Three Minute Thesis (3MT) Competition

  • What? 3MT® is a university-wide competition for graduate students in which participants present their research, creative activity, and its wider impact in 3 minutes or less to a panel of non-specialist judges. The challenge is to present complex research in an engaging, accessible and compelling way, using only one slide.
  • Who? Grad students are eligible if they are in a thesis or MRP program, have made progress with their research, and haven't graduated. Students receive details by email in the winter semester.  
  • How? Students register for their College Heat, after which a winner and runner-up move to the UofG Final. The winner of the UofG Final goes to the Provincial Final. Usually, training workshops are also offered before the college heats.
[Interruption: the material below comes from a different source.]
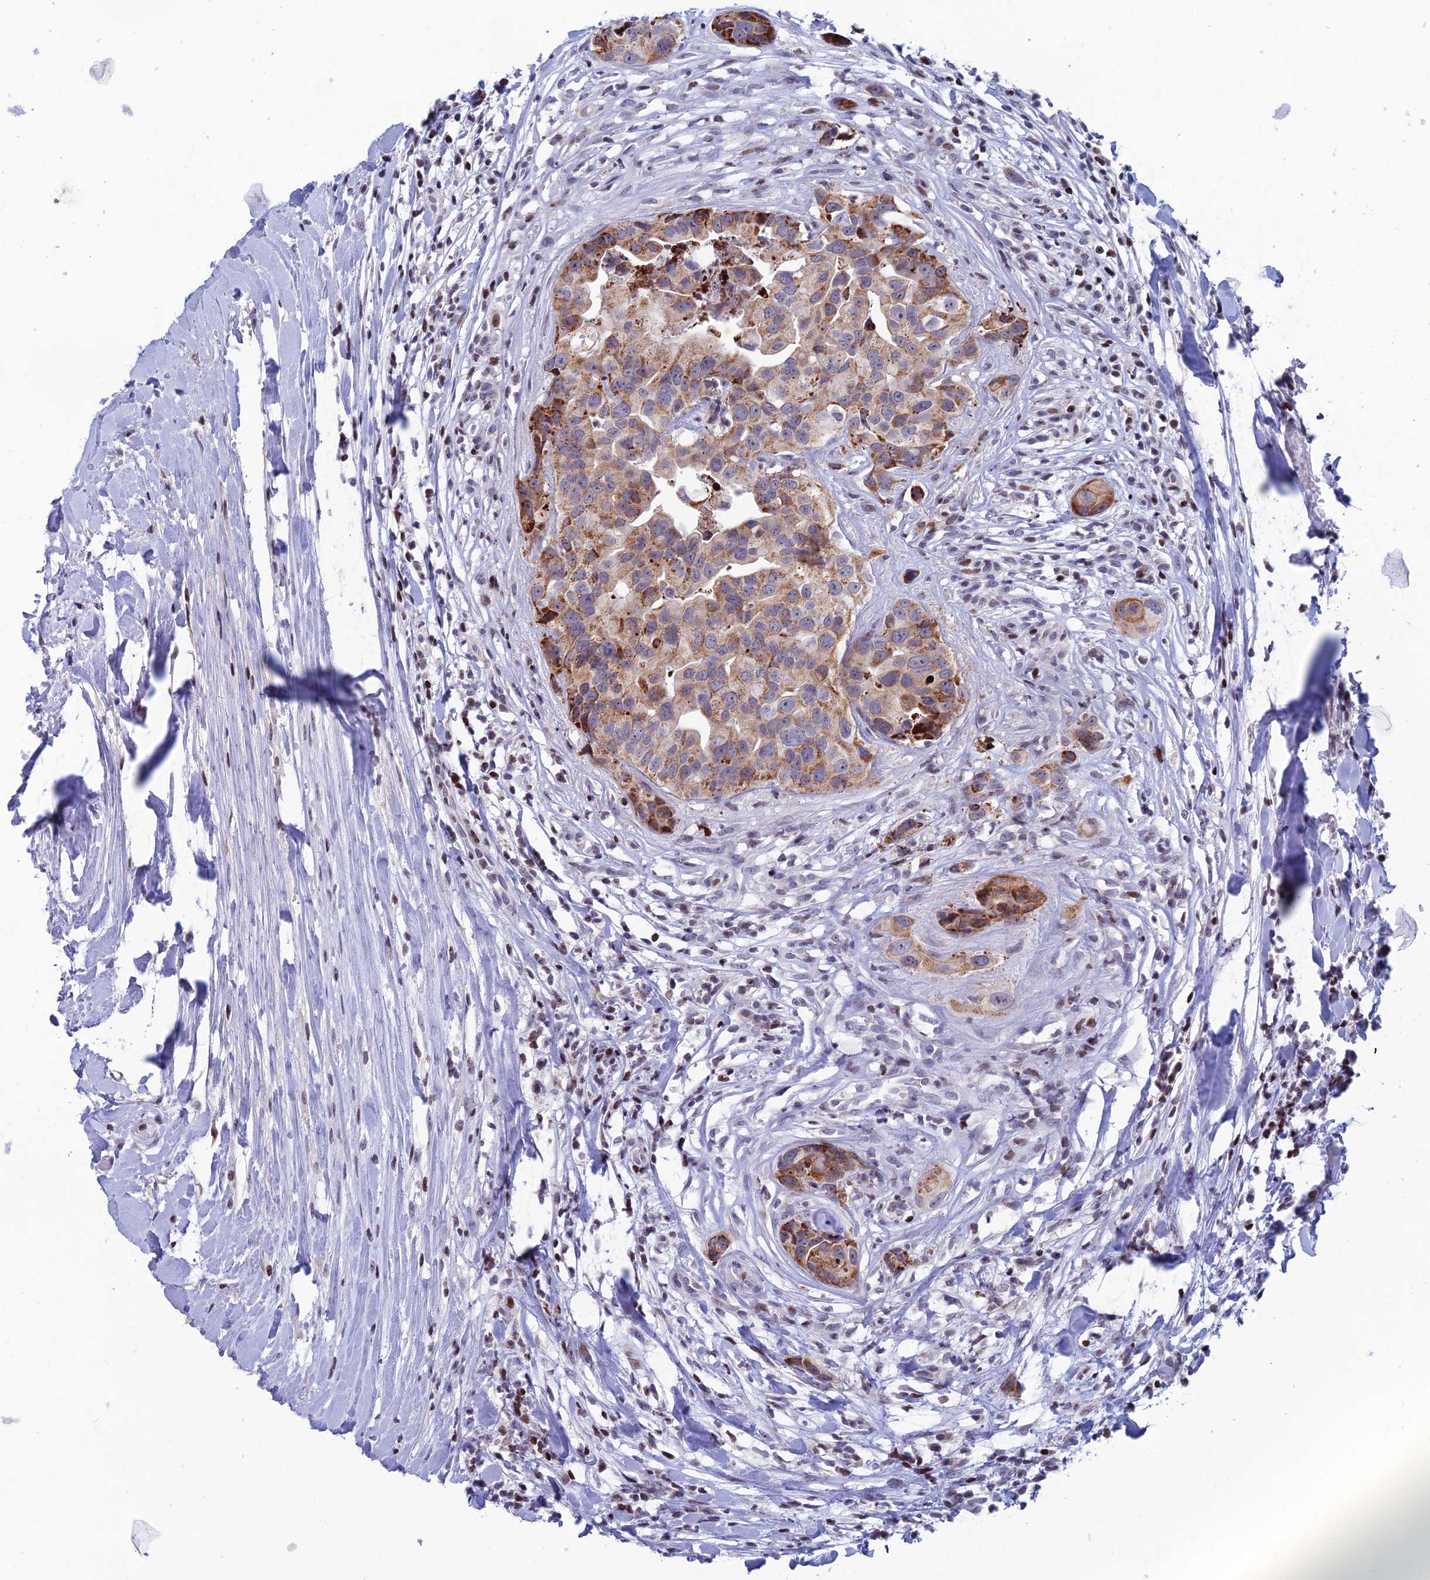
{"staining": {"intensity": "moderate", "quantity": ">75%", "location": "cytoplasmic/membranous"}, "tissue": "head and neck cancer", "cell_type": "Tumor cells", "image_type": "cancer", "snomed": [{"axis": "morphology", "description": "Adenocarcinoma, NOS"}, {"axis": "morphology", "description": "Adenocarcinoma, metastatic, NOS"}, {"axis": "topography", "description": "Head-Neck"}], "caption": "Tumor cells display medium levels of moderate cytoplasmic/membranous expression in about >75% of cells in head and neck metastatic adenocarcinoma.", "gene": "AFF3", "patient": {"sex": "male", "age": 75}}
The ADR office will email students every February with details.
  • Where? These events are in-person and take place between March and May. Please see OGPS' 3MT site for information on eligibility, evaluation criteria, registration, and examples of past presentations.


External Resources

Beyond the Professoriate

  • What? Beyond the Professoriate (formerly known as Aurora) is a professional development e-learning platform where postdocs and graduate students can explore career options and learn job search strategies to secure employment in academia and beyond.
  • Who? The platform is administered by Beyond the Professoriate, and subscribed by several universities across North America, including UofG. 
  • How? The site offers a video library featuring advice from graduate students who work in all sectors: academia, government, higher education administration, industry, and non-profits. There are also digital resources on PCS available 24/7 and a 4-step plan to explore both career and professional careers.
  • Where? You can log in using your UofG credentials. If you run intro trouble logging in, please email


Graduate and Postdoctoral Development Network (GPDN)

  • What? The GDPN is a network that aims to educate and inspire Canadian graduate students and postdoctoral fellows to develop and take action to achieve current and future career goals. They host an annual career symposium in the Fall.
  • Who? The GDPN is led by career development professionals from the postsecondary sector, and houses a variety of Standing Committees, Working Groups, and Communities of Practice. 
  • How? The GDPN offers an annual career symposium (usually around October) that graduate students and post-docs across colleges can attend at no cost. GDPN also has a series of articles with advise on careers that might be of interest.